A pause, almost too long for radio. The back of my neck itched, wanting to jump in and fill the quiet, but I didn’t want to push her. When she finally answered, Shumacher sounded as uncertain as I’d ever heard her. “These are difficult, elusive questions we’re dealing with, Kitty. All we can do is keep working and see what we find.”
In other words, they didn’t have much. They used words like virus because the concept was descriptive and provided a working model. But people like me were called supernatural for a reason. An ineffable part of the problem remained out of
reach.
“All right, I’m going to open the line for calls now. If you have a question for Dr. Shumacher or a comment on this discussion, you know what to do.”
I already had a dozen calls lined up in the queue. Excellent. Even after years of this, I lived in fear of looking at the monitor one day and seeing it blank, empty. If my audience vanished, the show would be done. This was not that day. At heart, people wanted attention, and if they had to call into my quirky fringe show to get it, so be it.
For the first call, I tried to pick one that sounded sane. Or at least balanced. One with a substantive comment, not too far out there. Sometimes I picked well.
“Hello, Martin from Boston, you’re on the air.”
“Oh hi, Kitty, thanks for taking my call. Yeah, I have a question for Dr. Shumacher. She said getting samples was hard. So if I’m a vampire and I want to participate—I guess I’m asking if there are any studies I could sign up for, to help out?”

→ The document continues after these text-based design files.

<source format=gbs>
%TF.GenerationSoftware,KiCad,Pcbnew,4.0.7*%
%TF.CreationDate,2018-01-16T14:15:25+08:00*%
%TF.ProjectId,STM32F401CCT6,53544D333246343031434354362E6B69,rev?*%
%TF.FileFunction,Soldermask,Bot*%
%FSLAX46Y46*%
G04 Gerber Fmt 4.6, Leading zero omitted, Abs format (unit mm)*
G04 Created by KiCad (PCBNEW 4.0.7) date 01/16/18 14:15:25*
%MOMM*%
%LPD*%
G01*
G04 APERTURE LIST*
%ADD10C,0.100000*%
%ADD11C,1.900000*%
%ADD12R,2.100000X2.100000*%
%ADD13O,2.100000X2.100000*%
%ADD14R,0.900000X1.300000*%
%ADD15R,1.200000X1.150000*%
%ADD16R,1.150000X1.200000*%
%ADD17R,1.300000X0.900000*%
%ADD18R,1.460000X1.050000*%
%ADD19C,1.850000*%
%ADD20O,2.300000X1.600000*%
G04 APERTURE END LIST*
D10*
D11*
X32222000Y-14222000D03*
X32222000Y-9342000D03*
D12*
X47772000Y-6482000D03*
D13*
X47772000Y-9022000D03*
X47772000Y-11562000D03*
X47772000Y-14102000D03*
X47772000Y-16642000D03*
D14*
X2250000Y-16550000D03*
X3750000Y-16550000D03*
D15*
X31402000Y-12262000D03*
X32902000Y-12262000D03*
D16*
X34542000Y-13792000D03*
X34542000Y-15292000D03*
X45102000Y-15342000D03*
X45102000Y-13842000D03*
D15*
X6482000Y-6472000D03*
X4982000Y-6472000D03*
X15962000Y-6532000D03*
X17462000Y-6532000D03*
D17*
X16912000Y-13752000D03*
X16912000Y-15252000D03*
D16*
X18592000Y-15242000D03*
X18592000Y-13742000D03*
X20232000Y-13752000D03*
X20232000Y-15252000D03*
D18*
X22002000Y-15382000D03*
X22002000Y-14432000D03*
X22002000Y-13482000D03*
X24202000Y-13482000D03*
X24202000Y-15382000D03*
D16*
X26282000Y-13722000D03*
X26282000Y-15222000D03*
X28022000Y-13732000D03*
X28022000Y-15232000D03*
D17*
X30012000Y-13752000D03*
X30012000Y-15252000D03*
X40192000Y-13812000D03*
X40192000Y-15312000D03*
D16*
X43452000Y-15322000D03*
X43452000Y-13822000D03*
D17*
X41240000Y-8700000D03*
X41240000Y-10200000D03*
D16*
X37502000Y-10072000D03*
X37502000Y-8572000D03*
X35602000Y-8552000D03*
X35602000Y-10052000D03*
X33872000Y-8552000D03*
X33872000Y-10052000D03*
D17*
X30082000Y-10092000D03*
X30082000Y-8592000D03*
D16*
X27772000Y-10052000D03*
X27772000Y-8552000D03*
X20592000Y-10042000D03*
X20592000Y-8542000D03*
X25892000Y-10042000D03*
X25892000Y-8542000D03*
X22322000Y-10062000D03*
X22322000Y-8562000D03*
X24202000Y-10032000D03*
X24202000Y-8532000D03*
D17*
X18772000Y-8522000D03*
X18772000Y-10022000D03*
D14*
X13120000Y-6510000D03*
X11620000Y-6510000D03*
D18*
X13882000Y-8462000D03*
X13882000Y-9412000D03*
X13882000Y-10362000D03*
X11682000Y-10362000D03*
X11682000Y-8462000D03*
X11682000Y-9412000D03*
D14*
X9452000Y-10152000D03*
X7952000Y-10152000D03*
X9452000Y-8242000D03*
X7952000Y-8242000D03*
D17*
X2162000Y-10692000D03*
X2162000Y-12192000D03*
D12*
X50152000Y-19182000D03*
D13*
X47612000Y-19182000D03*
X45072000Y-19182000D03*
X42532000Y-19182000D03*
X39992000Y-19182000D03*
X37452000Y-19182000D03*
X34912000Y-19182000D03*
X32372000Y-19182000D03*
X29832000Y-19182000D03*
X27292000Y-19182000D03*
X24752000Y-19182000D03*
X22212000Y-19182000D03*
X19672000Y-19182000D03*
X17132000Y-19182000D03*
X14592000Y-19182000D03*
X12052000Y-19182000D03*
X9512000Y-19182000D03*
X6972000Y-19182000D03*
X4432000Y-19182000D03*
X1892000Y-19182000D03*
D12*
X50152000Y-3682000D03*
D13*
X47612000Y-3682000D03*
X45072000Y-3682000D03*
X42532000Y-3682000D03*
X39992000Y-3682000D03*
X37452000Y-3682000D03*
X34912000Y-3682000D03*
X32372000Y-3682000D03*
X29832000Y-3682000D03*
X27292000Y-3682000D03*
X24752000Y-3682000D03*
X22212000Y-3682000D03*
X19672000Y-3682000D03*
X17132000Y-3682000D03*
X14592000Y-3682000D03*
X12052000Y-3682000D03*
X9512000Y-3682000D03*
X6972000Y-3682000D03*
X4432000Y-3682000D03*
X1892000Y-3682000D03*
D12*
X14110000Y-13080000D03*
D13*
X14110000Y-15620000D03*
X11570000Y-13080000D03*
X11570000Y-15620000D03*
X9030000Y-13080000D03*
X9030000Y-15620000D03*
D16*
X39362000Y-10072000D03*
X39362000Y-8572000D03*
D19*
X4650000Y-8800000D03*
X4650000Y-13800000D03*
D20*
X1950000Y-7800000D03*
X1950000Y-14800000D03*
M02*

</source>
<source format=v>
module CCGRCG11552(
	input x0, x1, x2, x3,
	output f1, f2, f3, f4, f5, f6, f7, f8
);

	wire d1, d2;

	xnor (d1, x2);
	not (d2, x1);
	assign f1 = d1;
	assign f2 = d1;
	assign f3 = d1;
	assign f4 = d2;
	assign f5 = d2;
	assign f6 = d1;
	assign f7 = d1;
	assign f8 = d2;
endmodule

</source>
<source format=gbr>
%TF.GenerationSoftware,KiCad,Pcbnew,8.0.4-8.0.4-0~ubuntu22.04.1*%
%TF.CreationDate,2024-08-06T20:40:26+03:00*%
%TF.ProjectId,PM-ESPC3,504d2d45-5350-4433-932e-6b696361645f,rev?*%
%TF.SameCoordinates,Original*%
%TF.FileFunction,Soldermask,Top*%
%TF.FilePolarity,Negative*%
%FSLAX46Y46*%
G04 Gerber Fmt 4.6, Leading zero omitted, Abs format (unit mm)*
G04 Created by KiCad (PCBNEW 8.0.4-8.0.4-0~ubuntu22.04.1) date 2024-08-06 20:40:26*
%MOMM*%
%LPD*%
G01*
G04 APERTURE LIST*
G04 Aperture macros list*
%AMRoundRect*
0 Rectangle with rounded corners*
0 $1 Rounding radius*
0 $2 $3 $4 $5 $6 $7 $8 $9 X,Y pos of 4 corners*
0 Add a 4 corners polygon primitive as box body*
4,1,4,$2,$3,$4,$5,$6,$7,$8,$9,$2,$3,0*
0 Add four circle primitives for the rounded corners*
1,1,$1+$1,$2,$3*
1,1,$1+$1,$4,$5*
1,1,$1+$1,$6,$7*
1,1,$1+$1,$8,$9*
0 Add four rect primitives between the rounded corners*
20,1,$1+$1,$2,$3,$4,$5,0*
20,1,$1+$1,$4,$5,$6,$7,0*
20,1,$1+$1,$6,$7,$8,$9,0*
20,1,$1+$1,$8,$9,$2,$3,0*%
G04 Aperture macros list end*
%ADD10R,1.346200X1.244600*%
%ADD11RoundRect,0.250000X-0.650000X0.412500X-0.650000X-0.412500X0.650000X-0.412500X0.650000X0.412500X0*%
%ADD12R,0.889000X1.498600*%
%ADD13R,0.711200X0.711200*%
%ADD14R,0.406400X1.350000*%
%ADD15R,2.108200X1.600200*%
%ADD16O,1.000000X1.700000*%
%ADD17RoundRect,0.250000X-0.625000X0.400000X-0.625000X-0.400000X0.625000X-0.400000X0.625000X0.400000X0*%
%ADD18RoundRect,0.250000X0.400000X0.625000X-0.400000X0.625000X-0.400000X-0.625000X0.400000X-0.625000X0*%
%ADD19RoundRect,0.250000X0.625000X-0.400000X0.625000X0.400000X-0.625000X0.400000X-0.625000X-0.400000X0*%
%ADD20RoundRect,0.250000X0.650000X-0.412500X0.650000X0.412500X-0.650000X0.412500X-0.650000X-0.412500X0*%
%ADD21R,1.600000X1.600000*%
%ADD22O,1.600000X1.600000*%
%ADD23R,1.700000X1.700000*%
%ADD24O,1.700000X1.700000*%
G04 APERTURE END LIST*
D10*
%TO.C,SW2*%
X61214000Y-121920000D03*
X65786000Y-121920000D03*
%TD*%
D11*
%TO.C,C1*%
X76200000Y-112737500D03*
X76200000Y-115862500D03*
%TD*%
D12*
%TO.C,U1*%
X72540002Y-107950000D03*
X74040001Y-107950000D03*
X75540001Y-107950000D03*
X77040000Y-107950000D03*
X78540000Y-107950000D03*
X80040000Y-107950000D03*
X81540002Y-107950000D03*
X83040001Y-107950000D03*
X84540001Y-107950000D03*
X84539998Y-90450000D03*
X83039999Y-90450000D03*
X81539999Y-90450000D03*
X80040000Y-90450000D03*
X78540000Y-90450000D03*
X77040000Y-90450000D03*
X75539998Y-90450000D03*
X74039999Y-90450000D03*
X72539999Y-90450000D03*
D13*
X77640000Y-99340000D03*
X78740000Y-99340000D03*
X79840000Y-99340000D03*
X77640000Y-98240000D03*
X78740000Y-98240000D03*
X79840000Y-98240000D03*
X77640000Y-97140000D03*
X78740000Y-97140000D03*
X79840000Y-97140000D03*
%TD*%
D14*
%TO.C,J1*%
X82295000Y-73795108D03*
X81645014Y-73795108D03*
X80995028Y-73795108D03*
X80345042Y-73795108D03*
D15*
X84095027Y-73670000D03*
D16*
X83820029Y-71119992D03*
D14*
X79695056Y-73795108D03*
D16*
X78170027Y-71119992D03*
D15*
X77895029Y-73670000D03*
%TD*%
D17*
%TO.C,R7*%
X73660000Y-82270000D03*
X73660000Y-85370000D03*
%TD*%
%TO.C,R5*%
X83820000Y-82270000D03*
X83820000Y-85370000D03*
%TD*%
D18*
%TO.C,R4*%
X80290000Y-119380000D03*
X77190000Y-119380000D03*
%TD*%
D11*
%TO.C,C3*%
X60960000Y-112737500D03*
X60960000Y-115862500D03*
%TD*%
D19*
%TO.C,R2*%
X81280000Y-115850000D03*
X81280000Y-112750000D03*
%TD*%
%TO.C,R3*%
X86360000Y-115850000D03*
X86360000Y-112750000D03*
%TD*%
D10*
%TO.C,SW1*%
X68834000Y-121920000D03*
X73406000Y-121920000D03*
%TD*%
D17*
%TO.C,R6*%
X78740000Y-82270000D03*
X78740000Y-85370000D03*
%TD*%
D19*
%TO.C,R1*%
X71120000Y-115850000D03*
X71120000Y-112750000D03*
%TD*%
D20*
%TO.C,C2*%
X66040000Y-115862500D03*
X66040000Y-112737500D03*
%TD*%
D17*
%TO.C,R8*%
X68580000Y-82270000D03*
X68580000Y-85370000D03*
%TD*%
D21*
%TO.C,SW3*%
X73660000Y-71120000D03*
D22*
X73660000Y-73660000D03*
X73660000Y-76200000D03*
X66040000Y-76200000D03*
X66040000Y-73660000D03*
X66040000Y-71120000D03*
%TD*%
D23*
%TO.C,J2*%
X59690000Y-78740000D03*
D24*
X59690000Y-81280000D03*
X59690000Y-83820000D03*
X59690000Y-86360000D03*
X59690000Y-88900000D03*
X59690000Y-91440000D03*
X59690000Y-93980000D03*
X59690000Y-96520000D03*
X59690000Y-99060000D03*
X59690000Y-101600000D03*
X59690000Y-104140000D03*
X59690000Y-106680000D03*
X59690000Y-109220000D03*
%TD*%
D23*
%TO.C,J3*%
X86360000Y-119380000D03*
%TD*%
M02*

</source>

“Dr. Shumacher?” I prompted.
“Yes, a number of researchers are conducting a variety of studies at any given moment, and they’re often looking for not just vampire and lycanthrope volunteers, but uninfected humans for experimental controls. It should come as no surprise that these communities are often difficult to reach out to, and that’s one of the reasons our options are sometimes limited, so thank you especially for asking. We have a website you can check to find various calls for study volunteers…”

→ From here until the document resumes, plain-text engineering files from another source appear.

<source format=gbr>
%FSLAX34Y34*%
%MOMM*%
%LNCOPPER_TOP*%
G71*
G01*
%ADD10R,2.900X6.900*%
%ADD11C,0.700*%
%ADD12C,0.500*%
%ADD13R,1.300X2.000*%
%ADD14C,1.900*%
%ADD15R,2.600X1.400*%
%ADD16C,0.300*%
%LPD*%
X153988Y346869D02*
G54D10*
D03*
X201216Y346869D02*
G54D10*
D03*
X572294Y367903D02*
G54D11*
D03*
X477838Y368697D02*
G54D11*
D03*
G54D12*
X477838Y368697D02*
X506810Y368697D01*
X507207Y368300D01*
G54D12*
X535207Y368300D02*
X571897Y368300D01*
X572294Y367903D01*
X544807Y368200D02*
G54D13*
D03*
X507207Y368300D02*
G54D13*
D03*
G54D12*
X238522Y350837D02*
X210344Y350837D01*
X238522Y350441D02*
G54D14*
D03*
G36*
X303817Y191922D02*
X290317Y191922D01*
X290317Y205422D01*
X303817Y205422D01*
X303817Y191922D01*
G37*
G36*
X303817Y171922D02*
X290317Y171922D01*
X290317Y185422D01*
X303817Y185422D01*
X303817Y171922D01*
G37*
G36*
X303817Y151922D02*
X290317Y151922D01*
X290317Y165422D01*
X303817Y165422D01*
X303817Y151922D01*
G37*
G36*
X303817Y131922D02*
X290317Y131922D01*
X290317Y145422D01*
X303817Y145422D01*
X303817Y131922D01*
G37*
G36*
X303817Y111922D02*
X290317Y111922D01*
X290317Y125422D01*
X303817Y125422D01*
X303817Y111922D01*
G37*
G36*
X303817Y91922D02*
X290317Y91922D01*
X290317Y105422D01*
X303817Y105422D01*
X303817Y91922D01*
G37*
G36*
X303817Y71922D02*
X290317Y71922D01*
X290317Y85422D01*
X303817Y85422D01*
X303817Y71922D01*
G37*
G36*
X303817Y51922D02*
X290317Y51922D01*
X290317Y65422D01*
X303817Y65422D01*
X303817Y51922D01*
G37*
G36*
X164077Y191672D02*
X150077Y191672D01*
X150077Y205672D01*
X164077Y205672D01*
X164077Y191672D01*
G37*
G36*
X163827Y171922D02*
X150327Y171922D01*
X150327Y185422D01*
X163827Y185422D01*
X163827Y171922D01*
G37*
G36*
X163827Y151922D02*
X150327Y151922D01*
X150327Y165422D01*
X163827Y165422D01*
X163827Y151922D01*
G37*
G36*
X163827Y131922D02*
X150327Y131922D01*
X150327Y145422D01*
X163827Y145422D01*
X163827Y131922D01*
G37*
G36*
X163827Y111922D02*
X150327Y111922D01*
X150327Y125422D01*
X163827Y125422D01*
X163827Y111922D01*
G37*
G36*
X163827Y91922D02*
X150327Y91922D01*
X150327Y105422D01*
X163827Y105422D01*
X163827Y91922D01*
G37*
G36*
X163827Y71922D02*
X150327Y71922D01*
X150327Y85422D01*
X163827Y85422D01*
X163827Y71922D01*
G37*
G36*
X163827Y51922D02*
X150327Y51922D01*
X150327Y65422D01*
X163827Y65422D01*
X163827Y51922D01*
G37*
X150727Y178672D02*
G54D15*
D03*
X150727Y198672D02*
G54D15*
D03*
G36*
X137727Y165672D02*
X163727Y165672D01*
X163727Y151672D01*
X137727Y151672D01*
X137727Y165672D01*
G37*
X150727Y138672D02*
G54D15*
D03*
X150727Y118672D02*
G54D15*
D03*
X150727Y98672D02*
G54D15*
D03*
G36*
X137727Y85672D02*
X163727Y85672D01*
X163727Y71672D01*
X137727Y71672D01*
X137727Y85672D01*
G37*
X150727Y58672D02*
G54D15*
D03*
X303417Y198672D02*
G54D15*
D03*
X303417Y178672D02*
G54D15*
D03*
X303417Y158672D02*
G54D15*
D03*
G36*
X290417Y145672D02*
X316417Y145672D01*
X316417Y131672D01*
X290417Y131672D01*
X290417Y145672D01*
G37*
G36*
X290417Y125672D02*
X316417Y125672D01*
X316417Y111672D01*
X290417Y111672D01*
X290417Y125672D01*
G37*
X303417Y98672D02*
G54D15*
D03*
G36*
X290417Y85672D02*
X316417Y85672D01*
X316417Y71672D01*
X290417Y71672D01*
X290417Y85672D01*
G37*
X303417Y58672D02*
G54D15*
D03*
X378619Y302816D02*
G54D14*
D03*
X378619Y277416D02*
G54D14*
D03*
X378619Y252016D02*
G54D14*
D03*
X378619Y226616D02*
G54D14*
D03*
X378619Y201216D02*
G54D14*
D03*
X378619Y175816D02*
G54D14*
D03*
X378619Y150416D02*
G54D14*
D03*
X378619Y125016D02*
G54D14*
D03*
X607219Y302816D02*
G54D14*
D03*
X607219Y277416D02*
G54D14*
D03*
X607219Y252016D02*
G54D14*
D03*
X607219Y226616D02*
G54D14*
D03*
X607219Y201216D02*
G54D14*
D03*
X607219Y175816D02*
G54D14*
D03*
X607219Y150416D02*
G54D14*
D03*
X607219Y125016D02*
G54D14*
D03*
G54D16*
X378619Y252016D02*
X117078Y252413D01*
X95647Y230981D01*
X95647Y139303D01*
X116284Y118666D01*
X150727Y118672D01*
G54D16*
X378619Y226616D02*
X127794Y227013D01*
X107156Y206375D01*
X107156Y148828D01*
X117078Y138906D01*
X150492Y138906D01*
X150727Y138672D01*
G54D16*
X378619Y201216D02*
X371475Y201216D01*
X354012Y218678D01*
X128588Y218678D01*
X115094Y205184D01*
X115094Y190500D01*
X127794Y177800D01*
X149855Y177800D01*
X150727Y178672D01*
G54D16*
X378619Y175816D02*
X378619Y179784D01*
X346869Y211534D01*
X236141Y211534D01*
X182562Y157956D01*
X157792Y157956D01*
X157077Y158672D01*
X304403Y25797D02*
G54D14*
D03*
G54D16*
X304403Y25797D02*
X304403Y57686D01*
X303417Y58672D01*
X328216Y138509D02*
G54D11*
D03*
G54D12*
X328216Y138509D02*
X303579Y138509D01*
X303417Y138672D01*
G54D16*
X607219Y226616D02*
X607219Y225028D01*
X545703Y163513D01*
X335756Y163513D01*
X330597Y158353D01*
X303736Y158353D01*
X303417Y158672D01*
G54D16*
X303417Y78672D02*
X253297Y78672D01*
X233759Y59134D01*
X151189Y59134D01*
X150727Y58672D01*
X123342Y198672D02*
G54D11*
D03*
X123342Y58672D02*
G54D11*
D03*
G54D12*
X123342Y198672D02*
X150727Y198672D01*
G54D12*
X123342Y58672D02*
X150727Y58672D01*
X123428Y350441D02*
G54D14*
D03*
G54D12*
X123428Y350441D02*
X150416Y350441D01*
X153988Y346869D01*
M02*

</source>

See? I was performing a public service. Contributing to the community. It wasn’t all prurient exploitation.
I picked up the thread. “Thanks, Martin, for putting yourself out there for science. I hope others will check out that website. We’ll put the link on The Midnight Hour site as well.” I looked through the window, and yes, Matt was writing down the reminder, because I would likely forget. I was caught up in the flow of the show, and nothing could stop me. “Next caller, hello, what do you have for me?” This was Nadia from Tucson.